*ACTION ITEM:* Make an exact copy, from the records below, of the lines from the line containing "Terminal de kiosco con teclado mental" to the line containing "Купить японские автомобили в Домодедово", both lines included, excluding pictures.

*** DATA SHOWN ***

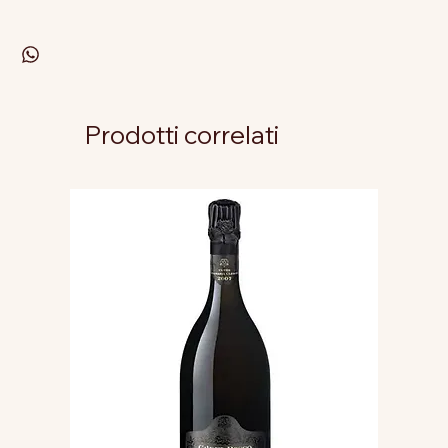
Prodotti correlati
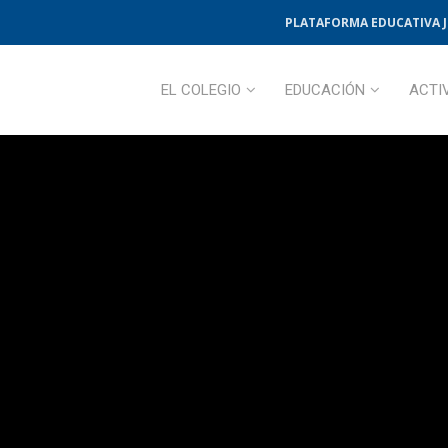
PLATAFORMA EDUCATIVA 
EL COLEGIO
EDUCACIÓN
ACTI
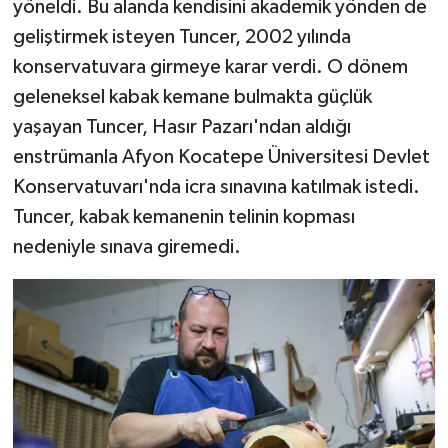
yöneldi. Bu alanda kendisini akademik yönden de
geliştirmek isteyen Tuncer, 2002 yılında
konservatuvara girmeye karar verdi. O dönem
geleneksel kabak kemane bulmakta güçlük
yaşayan Tuncer, Hasır Pazarı'ndan aldığı
enstrümanla Afyon Kocatepe Üniversitesi Devlet
Konservatuvarı'nda icra sınavına katılmak istedi.
Tuncer, kabak kemanenin telinin kopması
nedeniyle sınava giremedi.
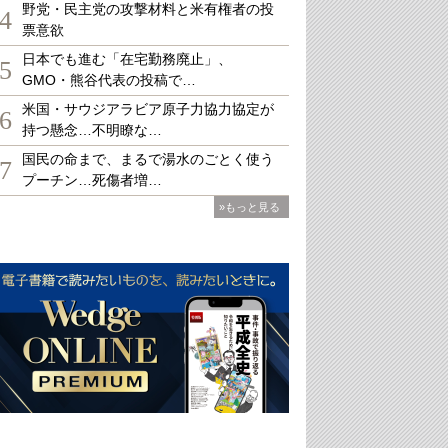
野党・民主党の攻撃材料と米有権者の投
4
票意欲
日本でも進む「在宅勤務廃止」、
5
GMO・熊谷代表の投稿で…
米国・サウジアラビア原子力協力協定が
6
持つ懸念…不明瞭な…
国民の命まで、まるで湯水のごとく使う
7
プーチン…死傷者増…
»もっと見る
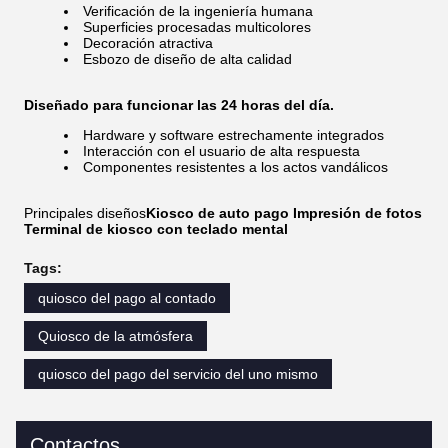
Verificación de la ingeniería humana
Superficies procesadas multicolores
Decoración atractiva
Esbozo de diseño de alta calidad
Diseñado para funcionar las 24 horas del día.
Hardware y software estrechamente integrados
Interacción con el usuario de alta respuesta
Componentes resistentes a los actos vandálicos
Principales diseños
Kiosco de auto pago Impresión de fotos
Terminal de kiosco con teclado mental
Tags:
quiosco del pago al contado
Quiosco de la atmósfera
quiosco del pago del servicio del uno mismo
Contactos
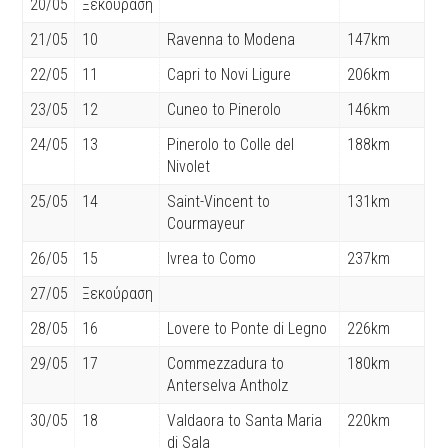
20/05
Ξεκούραση
21/05
10
Ravenna to Modena
147km
22/05
11
Capri to Novi Ligure
206km
23/05
12
Cuneo to Pinerolo
146km
24/05
13
Pinerolo to Colle del
188km
Nivolet
25/05
14
Saint-Vincent to
131km
Courmayeur
26/05
15
Ivrea to Como
237km
27/05
Ξεκούραση
28/05
16
Lovere to Ponte di Legno
226km
29/05
17
Commezzadura to
180km
Anterselva Antholz
30/05
18
Valdaora to Santa Maria
220km
di Sala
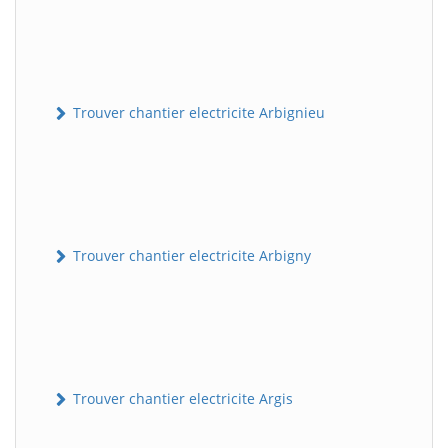
Trouver chantier electricite Arbignieu
Trouver chantier electricite Arbigny
Trouver chantier electricite Argis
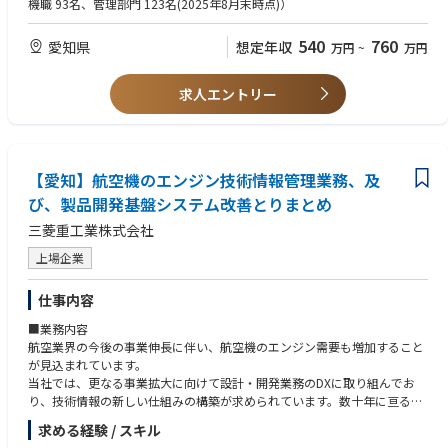
機職 93名、管理部門 123名(2025年8月末時点)）
・上場企業またはIPO準備企業における総務・法務・株式実務経験
・株主総会・取締役会の事務局運営経験
540
760
愛知県
想定年収
万円
~
万円
・マネジメント経験(課長級以上、またはそれに準ずる立場)
求人エントリー
【愛知】航空機のエンジン技術情報管理業務、及
び、製品開発基盤システム改善とりまとめ
三菱重工業株式会社
上場企業
仕事内容
■業務内容
航空業界の今後の事業伸長に伴い、航空機のエンジン需要も増加すること
が見込まれています。
当社では、更なる事業拡大に向けて設計・開発業務のDXに取り組んでお
り、技術情報の新しい仕組みの構築が求められています。数十年に亘る民
間航空エンジンの開発は、膨大な知的資産、計算データ、研究が不可欠で
求める経験 / スキル
す。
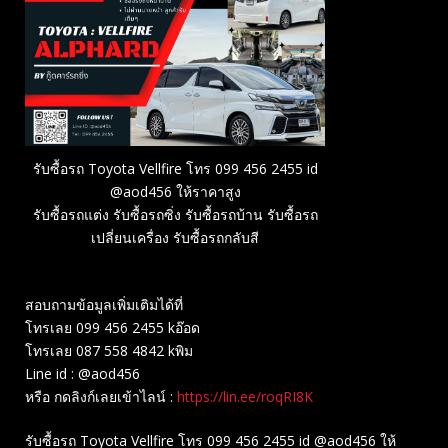
รับซื้อรถ Toyota Vellfire โทร 099 456 2455 id
@aod456 ให้ราคาสูง
รับซื้อรถแต่ง รับซื้อรถซิ่ง รับซื้อรถบ้าน รับซื้อรถ
เปลี่ยนเครื่อง รับซื้อรถกลับสี
สอบถามข้อมูลเพิ่มเติมได้ที่
โทรเลย 099 456 2455 kอ๊อด
โทรเลย 087 558 4842 kพิม
Line id : @aod456
หรือ กดลิงก์เลยเข้าไลน์ :
https://lin.ee/roqRI8K
รับซื้อรถ Toyota Vellfire โทร 099 456 2455 id @aod456 ให้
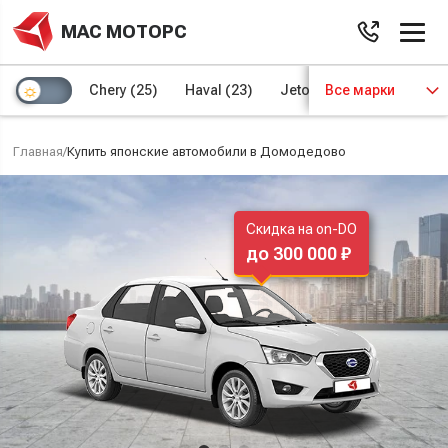
МАС МОТОРС
Chery
(25)
Haval
(23)
Jetour
Все марки
(8)
Kaiyi
(4)
Главная
/
Купить японские автомобили в Домодедово
Скидка на on-DO
до 300 000 ₽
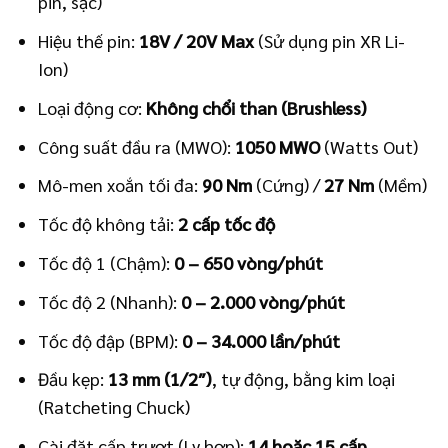
pin, sạc)
Hiệu thế pin:
18V / 20V Max
(Sử dụng pin XR Li-
Ion)
Loại động cơ:
Không chổi than (Brushless)
Công suất đầu ra (MWO):
1050 MWO
(Watts Out)
Mô-men xoắn tối đa:
90 Nm
(Cứng) /
27 Nm
(Mềm)
Tốc độ không tải:
2 cấp tốc độ
Tốc độ 1 (Chậm):
0 – 650 vòng/phút
Tốc độ 2 (Nhanh):
0 – 2.000 vòng/phút
Tốc độ đập (BPM):
0 – 34.000 lần/phút
Đầu kẹp:
13 mm (1/2″)
, tự động, bằng kim loại
(Ratcheting Chuck)
Cài đặt cấp trượt (Ly hợp):
14 hoặc 15 cấp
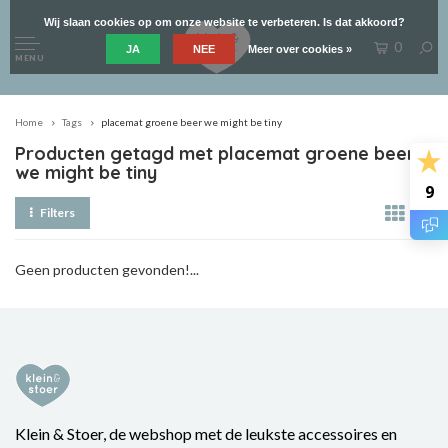
Wij slaan cookies op om onze website te verbeteren. Is dat akkoord?
0
JA
NEE
Meer over cookies »
MENU
Home
Tags
placemat groene beer we might be tiny
Producten getagd met placemat groene beer
we might be tiny
9
Filters
Geen producten gevonden!...
Klein & Stoer, de webshop met de leukste accessoires en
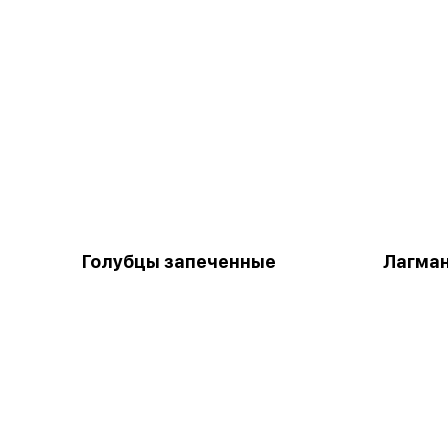
Голубцы запеченные
Лагма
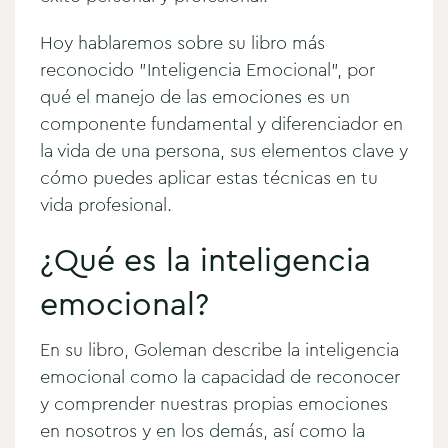
Hoy hablaremos sobre su libro más
reconocido "Inteligencia Emocional", por
qué el manejo de las emociones
es un
componente fundamental y diferenciador en
la vida de una persona, sus elementos clave y
cómo puedes aplicar estas técnicas en tu
vida profesional.
¿Qué es la inteligencia
emocional?
En su libro, Goleman describe la inteligencia
emocional como la capacidad de reconocer
y comprender nuestras propias emociones
en nosotros y en los demás, así como la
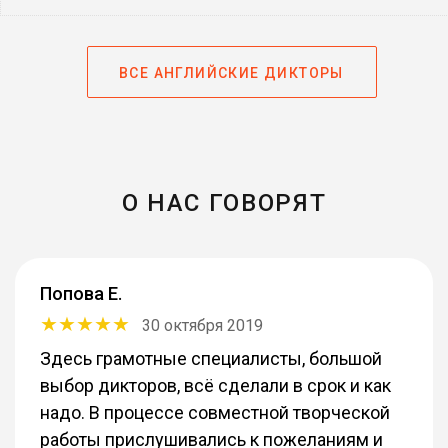
ВСЕ АНГЛИЙСКИЕ ДИКТОРЫ
О НАС ГОВОРЯТ
Попова Е.
30 октября 2019
Здесь грамотные специалисты, большой
выбор дикторов, всё сделали в срок и как
надо. В процессе совместной творческой
работы прислушивались к пожеланиям и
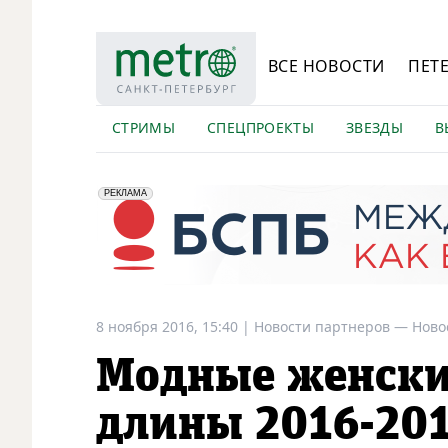
ВСЕ НОВОСТИ
ПЕТ
СТРИМЫ
СПЕЦПРОЕКТЫ
ЗВЕЗДЫ
В
erid: 2VfnxyFybV5
ПАО "Банк "Санкт-Петербург", ИНН: 7831000027
РЕКЛАМА
8 ноября 2016, 15:40
|
Новости партнеров —
Ново
Модные женски
длины 2016-20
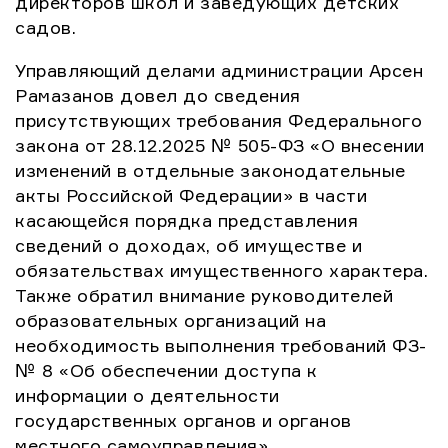
директоров школ и заведующих детских
садов.
Управляющий делами администрации Арсен
Рамазанов довел до сведения
присутствующих требования Федерального
закона от 28.12.2025 № 505-ФЗ «О внесении
изменений в отдельные законодательные
акты Российской Федерации» в части
касающейся порядка представления
сведений о доходах, об имуществе и
обязательствах имущественного характера.
Также обратил внимание руководителей
образовательных организаций на
необходимость выполнения требований ФЗ-
№ 8 «Об обеспечении доступа к
информации о деятельности
государственных органов и органов
местного самоуправления».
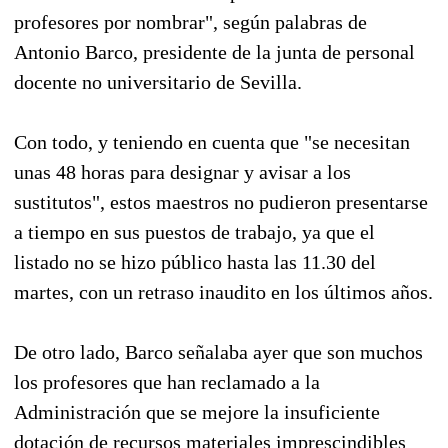
profesores por nombrar", según palabras de
Antonio Barco, presidente de la junta de personal
docente no universitario de Sevilla.
Con todo, y teniendo en cuenta que "se necesitan
unas 48 horas para designar y avisar a los
sustitutos", estos maestros no pudieron presentarse
a tiempo en sus puestos de trabajo, ya que el
listado no se hizo público hasta las 11.30 del
martes, con un retraso inaudito en los últimos años.
De otro lado, Barco señalaba ayer que son muchos
los profesores que han reclamado a la
Administración que se mejore la insuficiente
dotación de recursos materiales imprescindibles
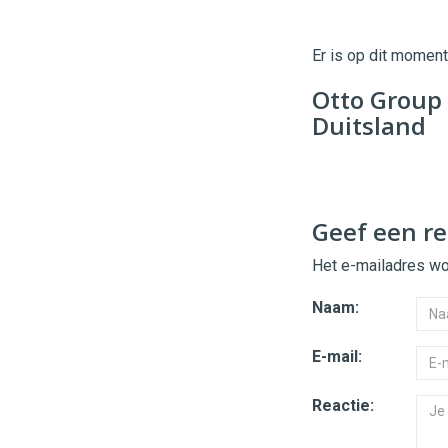
Twinkle
|
Digital
Er is op dit momen
Commerce
https://
Otto Group 
96
54
Duitsland
Geef een re
Het e-mailadres wor
Naam:
E-mail:
Reactie:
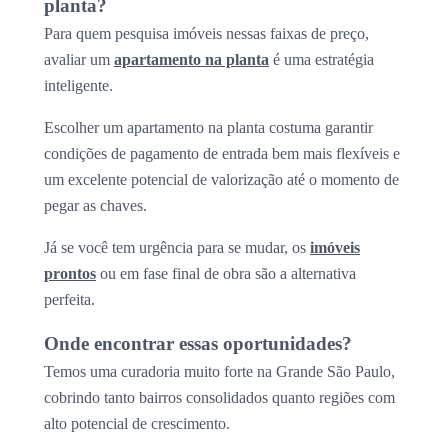
planta?
Para quem pesquisa imóveis nessas faixas de preço,
avaliar um
apartamento na planta
é uma estratégia
inteligente.
Escolher um apartamento na planta costuma garantir
condições de pagamento de entrada bem mais flexíveis e
um excelente potencial de valorização até o momento de
pegar as chaves.
Já se você tem urgência para se mudar, os
imóveis
prontos
ou em fase final de obra são a alternativa
perfeita.
Onde encontrar essas oportunidades?
Temos uma curadoria muito forte na Grande São Paulo,
cobrindo tanto bairros consolidados quanto regiões com
alto potencial de crescimento.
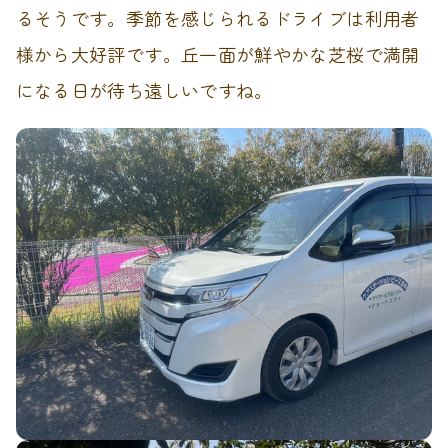
るそうです。季節を感じられるドライブは利用者
様から大好評です。丘一面が鮮やかな芝桜で満開
になる日が待ち遠しいですね。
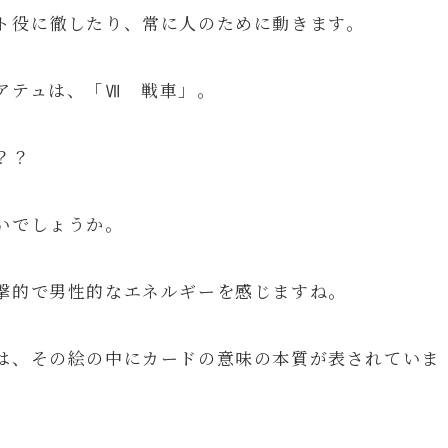
ト役に徹したり、常に人のために動きます。
アテュは、「Ⅶ 戦車」。
？？
いでしょうか。
撃的で男性的なエネルギーを感じますね。
は、その絵の中にカードの意味の本質が表されていま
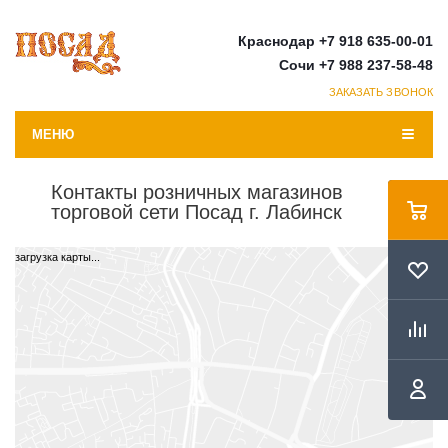
Краснодар +7 918 635-00-01
Сочи +7 988 237-58-48
ЗАКАЗАТЬ ЗВОНОК
МЕНЮ
Контакты розничных магазинов
торговой сети Посад г. Лабинск
загрузка карты...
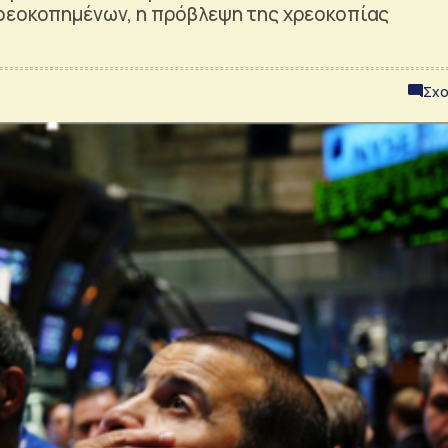
ρεοκοπημένων, η πρόβλεψη της χρεοκοπίας
Σχο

*** End of DATA SHOWN ***

*ANSWER TO THE PROBLEM:*
Terminal de kiosco con teclado mental
Tags:
quiosco del pago al contado
Quiosco de la atmósfera
quiosco del pago del servicio del uno mismo
Contactos
20/05
Ξεκούραση
21/05
10
Ravenna to Modena
147km
22/05
11
Capri to Novi Ligure
206km
23/05
12
Cuneo to Pinerolo
146km
24/05
13
Pinerolo to Colle del
188km
Nivolet
25/05
14
Saint-Vincent to
131km
Courmayeur
26/05
15
Ivrea to Como
237km
27/05
Ξεκούραση
28/05
16
Lovere to Ponte di Legno
226km
29/05
17
Commezzadura to
180km
Anterselva Antholz
30/05
18
Valdaora to Santa Maria
220km
di Sala
Trouver chantier electricite Arbignieu
Trouver chantier electricite Arbigny
Trouver chantier electricite Argis
機職 93名、管理部門 123名(2025年8月末時点)）
・上場企業またはIPO準備企業における総務・法務・株式実務経験
・株主総会・取締役会の事務局運営経験
540
760
愛知県
想定年収
万円
~
万円
・マネジメント経験(課長級以上、またはそれに準ずる立場)
求人エントリー
【愛知】航空機のエンジン技術情報管理業務、及
び、製品開発基盤システム改善とりまとめ
三菱重工業株式会社
上場企業
仕事内容
■業務内容
航空業界の今後の事業伸長に伴い、航空機のエンジン需要も増加すること
が見込まれています。
当社では、更なる事業拡大に向けて設計・開発業務のDXに取り組んでお
り、技術情報の新しい仕組みの構築が求められています。数十年に亘る民
間航空エンジンの開発は、膨大な知的資産、計算データ、研究が不可欠で
求める経験 / スキル
す。
รับซื้อรถ Toyota Vellfire โทร 099 456 2455 id
@aod456 ให้ราคาสูง
รับซื้อรถแต่ง รับซื้อรถซิ่ง รับซื้อรถบ้าน รับซื้อรถ
เปลี่ยนเครื่อง รับซื้อรถกลับสี
สอบถามข้อมูลเพิ่มเติมได้ที่
โทรเลย 099 456 2455 kอ๊อด
โทรเลย 087 558 4842 kพิม
Line id : @aod456
หรือ กดลิงก์เลยเข้าไลน์ :
https://lin.ee/roqRI8K
รับซื้อรถ Toyota Vellfire โทร 099 456 2455 id @aod456 ให้
МАС МОТОРС
Chery
(25)
Haval
(23)
Jetour
Все марки
(8)
Kaiyi
(4)
Главная
/
Купить японские автомобили в Домодедово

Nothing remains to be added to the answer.